Current running strong along south bank. This bank bears testimony of this also being the case in the wet season, for a fringe of torn- down trees hangs from it into the river. Pass Seke, a town on north bank, interchanging the usual observations regarding our destination. The river seems absolutely barred with sand again; but as we paddle down it, the obstructions resolve themselves into spits of sand from the north bank and the largest island in mid-stream, which also has a long tail, or train, of sandbank down river. Here we meet a picturesque series of canoes, fruit and trade laden, being poled up stream, one man with his pole over one side, the other with his pole over the other, making a St. Andrew's cross as you meet them end on.

Most luxurious, charming, and pleasant trip this. The men are standing up swinging in rhythmic motion their long, rich red wood paddles in perfect time to their elaborate melancholy, minor key boat song. Nearly lost with all hands. Sandbank palaver - only when we were going over the end of it, the canoe slips sideways over its edge. River deep, bottom sand and mud. This information may be interesting to the geologist, but I hope I shall not be converted by circumstances into a human sounding apparatus again to-day. Next time she strikes I shall get out and shove behind.

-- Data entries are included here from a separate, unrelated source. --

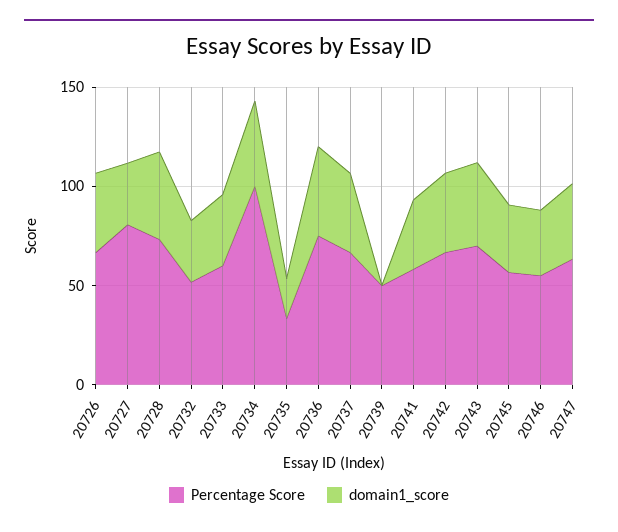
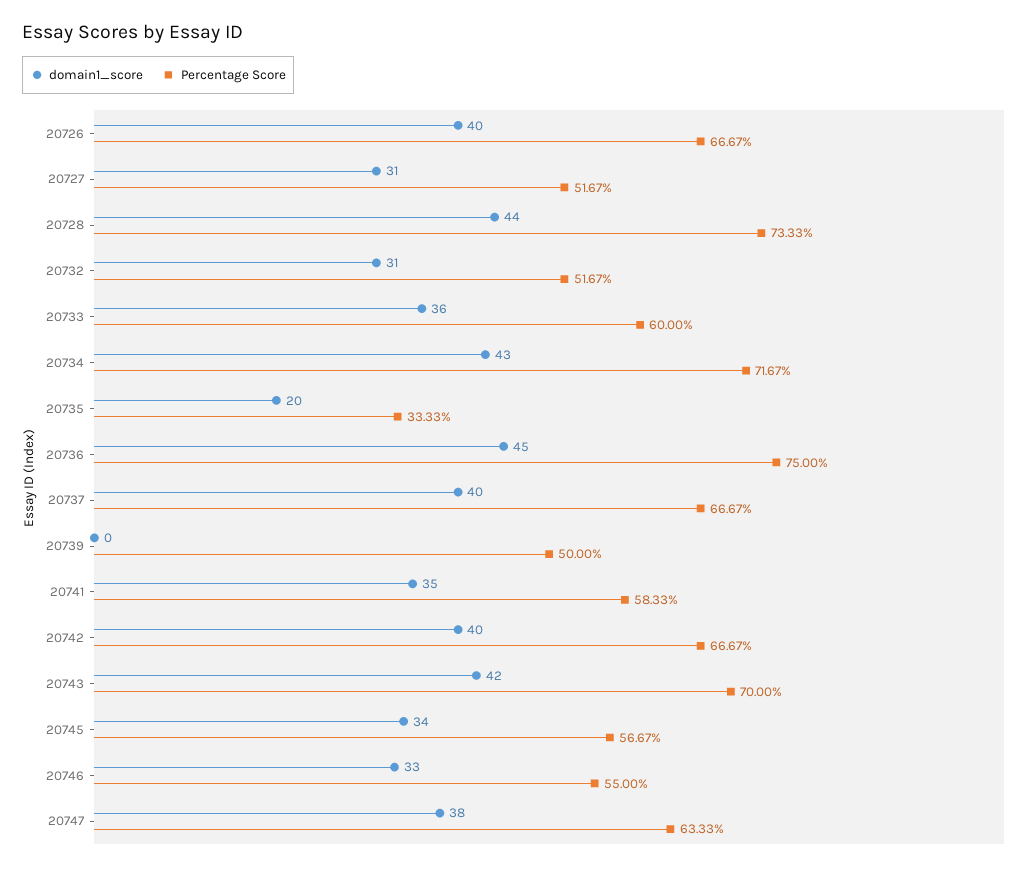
  {
    "Percentage Score": {
      "20726": 66.67,
-     "20727": 80,
+     "20727": 51.67,
      "20728": 73.33,
      "20732": 51.67,
      "20733": 60,
-     "20734": 100,
+     "20734": 71.67,
      "20735": 33.33,
      "20736": 75,
      "20737": 66.67,
      "20739": 50,
      "20741": 58.33,
      "20742": 66.67,
      "20743": 70,
      "20745": 56.67,
      "20746": 55,
      "20747": 63.33
    },
    "domain1_score": {
      "20726": 40,
      "20727": 31,
      "20728": 44,
      "20732": 31,
      "20733": 36,
      "20734": 43,
      "20735": 20,
      "20736": 45,
      "20737": 40,
      "20739": 0,
      "20741": 35,
      "20742": 40,
      "20743": 42,
      "20745": 34,
      "20746": 33,
      "20747": 38
    }
  }

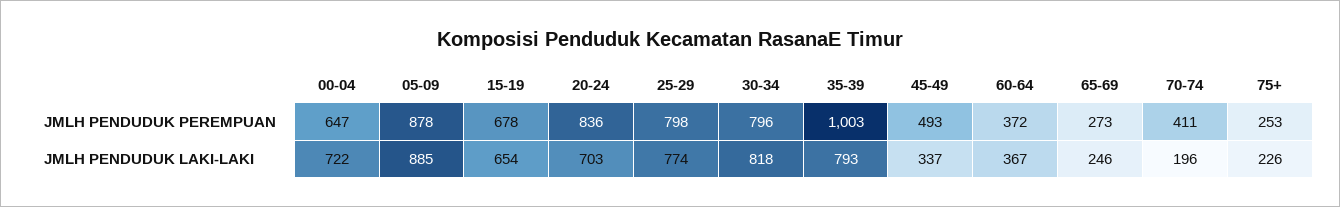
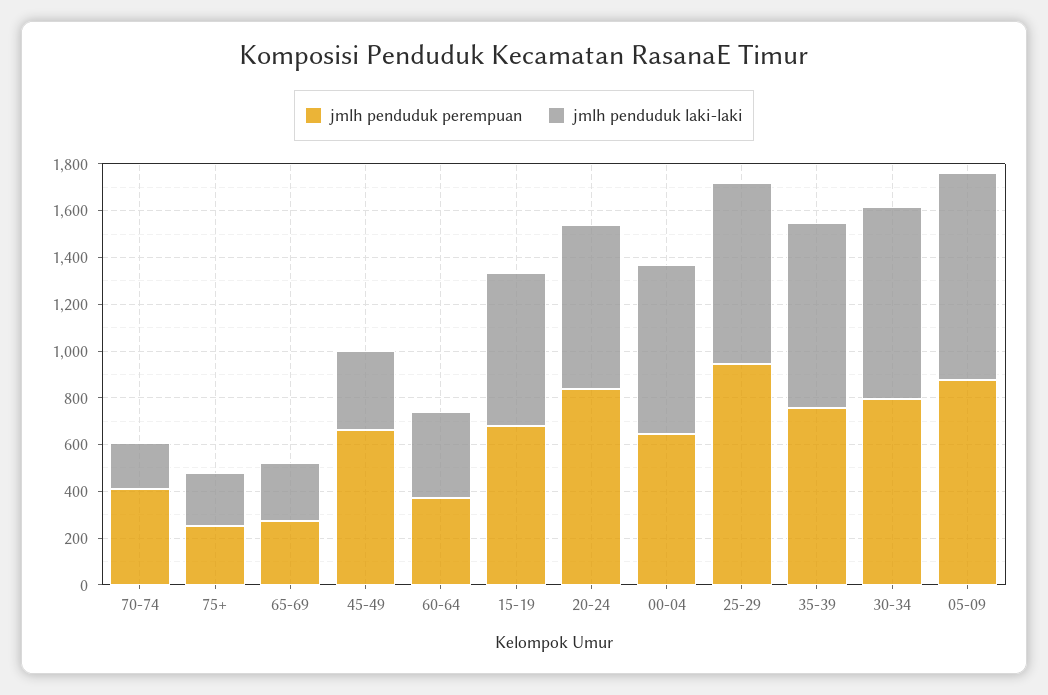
  {
    "JMLH PENDUDUK PEREMPUAN": {
      "00-04": 647,
      "05-09": 878,
      "15-19": 678,
      "20-24": 836,
-     "25-29": 798,
+     "25-29": 950,
      "30-34": 796,
-     "35-39": 1003,
+     "35-39": 750,
-     "45-49": 493,
+     "45-49": 650,
      "60-64": 372,
      "65-69": 273,
      "70-74": 411,
      "75+": 253
    },
    "JMLH PENDUDUK LAKI-LAKI": {
      "00-04": 722,
      "05-09": 885,
      "15-19": 654,
      "20-24": 703,
      "25-29": 774,
      "30-34": 818,
      "35-39": 793,
      "45-49": 337,
      "60-64": 367,
      "65-69": 246,
      "70-74": 196,
      "75+": 226
    }
  }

We are now skirting the real north bank, and not the bank of an island or islands as we have been for some time heretofore. Lovely stream falls into this river over cascades. The water is now rough in a small way and the width of the river great, but it soon is crowded again with wooded islands. There are patches and wreaths of a lovely, vermilion-flowering bush rope decorating the forest, and now and again clumps of a plant that shows a yellow and crimson spike of bloom, very strikingly beautiful. We pass a long tunnel in the bush, quite dark as you look down it - evidently the path to some native town. The south bank is covered, where the falling waters have exposed it, with hippo grass. Terrible lot of mangrove flies about, although we are more than one hundred miles above the mangrove belt. River broad again - tending W.S.W., with a broad flattened island with attributive sandbanks in the middle. The fair way is along the south bank of the river. Gray Shirt tells me this river is called the O'Rembo Vongo, or small River, so as to distinguish it from the main stream of the Ogowe which goes down past the south side of Lembarene Island, as well I know after that canoe affair of mine. Ayzingo now bears due north - and native mahogany is called "Okooma." Pass village called Welli on north bank. It looks like some gipsy caravans stuck on poles. I expect that village has known what it means to be swamped by the rising river; it looks as if it had, very hastily in the middle of some night, taken to stilts, which I am sure, from their present rickety condition, will not last through the next wet season, and then some unfortunate spirit will get the blame of the collapse. I also learn that it is the natal spot of my friend Kabinda, the carpenter at Andande.